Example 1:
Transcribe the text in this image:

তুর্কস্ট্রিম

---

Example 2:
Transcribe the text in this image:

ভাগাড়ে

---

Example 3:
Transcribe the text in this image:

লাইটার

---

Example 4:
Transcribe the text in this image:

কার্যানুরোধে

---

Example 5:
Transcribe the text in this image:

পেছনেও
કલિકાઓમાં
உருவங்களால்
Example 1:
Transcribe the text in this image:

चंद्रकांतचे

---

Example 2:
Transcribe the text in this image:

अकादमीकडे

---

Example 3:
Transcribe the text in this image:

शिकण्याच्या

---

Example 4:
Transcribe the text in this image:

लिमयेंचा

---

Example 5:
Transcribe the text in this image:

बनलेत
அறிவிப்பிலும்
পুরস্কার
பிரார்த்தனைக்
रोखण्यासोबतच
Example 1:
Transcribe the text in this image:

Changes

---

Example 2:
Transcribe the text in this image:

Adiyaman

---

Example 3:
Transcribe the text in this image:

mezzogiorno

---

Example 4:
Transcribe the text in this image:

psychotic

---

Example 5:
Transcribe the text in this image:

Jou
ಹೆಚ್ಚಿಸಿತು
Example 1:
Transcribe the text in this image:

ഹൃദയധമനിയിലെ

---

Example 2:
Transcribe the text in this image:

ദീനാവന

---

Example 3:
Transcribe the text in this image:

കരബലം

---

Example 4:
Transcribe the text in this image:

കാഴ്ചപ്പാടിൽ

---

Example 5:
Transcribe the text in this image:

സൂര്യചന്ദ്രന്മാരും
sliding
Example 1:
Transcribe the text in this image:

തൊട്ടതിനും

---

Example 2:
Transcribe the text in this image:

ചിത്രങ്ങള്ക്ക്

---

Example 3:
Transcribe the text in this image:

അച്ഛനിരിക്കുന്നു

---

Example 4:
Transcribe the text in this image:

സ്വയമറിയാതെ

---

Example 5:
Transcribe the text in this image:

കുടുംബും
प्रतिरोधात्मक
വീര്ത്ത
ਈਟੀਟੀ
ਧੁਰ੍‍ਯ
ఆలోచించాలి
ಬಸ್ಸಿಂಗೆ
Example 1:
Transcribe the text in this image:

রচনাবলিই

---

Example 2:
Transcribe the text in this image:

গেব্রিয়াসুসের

● The problem
Set down the data in full, word for word.

● Completed exercise
Example 1:
Transcribe the text in this image:

তুর্কস্ট্রিম

---

Example 2:
Transcribe the text in this image:

ভাগাড়ে

---

Example 3:
Transcribe the text in this image:

লাইটার

---

Example 4:
Transcribe the text in this image:

কার্যানুরোধে

---

Example 5:
Transcribe the text in this image:

পেছনেও
કલિકાઓમાં
உருவங்களால்
Example 1:
Transcribe the text in this image:

चंद्रकांतचे

---

Example 2:
Transcribe the text in this image:

अकादमीकडे

---

Example 3:
Transcribe the text in this image:

शिकण्याच्या

---

Example 4:
Transcribe the text in this image:

लिमयेंचा

---

Example 5:
Transcribe the text in this image:

बनलेत
அறிவிப்பிலும்
পুরস্কার
பிரார்த்தனைக்
रोखण्यासोबतच
Example 1:
Transcribe the text in this image:

Changes

---

Example 2:
Transcribe the text in this image:

Adiyaman

---

Example 3:
Transcribe the text in this image:

mezzogiorno

---

Example 4:
Transcribe the text in this image:

psychotic

---

Example 5:
Transcribe the text in this image:

Jou
ಹೆಚ್ಚಿಸಿತು
Example 1:
Transcribe the text in this image:

ഹൃദയധമനിയിലെ

---

Example 2:
Transcribe the text in this image:

ദീനാവന

---

Example 3:
Transcribe the text in this image:

കരബലം

---

Example 4:
Transcribe the text in this image:

കാഴ്ചപ്പാടിൽ

---

Example 5:
Transcribe the text in this image:

സൂര്യചന്ദ്രന്മാരും
sliding
Example 1:
Transcribe the text in this image:

തൊട്ടതിനും

---

Example 2:
Transcribe the text in this image:

ചിത്രങ്ങള്ക്ക്

---

Example 3:
Transcribe the text in this image:

അച്ഛനിരിക്കുന്നു

---

Example 4:
Transcribe the text in this image:

സ്വയമറിയാതെ

---

Example 5:
Transcribe the text in this image:

കുടുംബും
प्रतिरोधात्मक
വീര്ത്ത
ਈਟੀਟੀ
ਧੁਰ੍‍ਯ
ఆలోచించాలి
ಬಸ್ಸಿಂಗೆ
Example 1:
Transcribe the text in this image:

রচনাবলিই

---

Example 2:
Transcribe the text in this image:

গেব্রিয়াসুসের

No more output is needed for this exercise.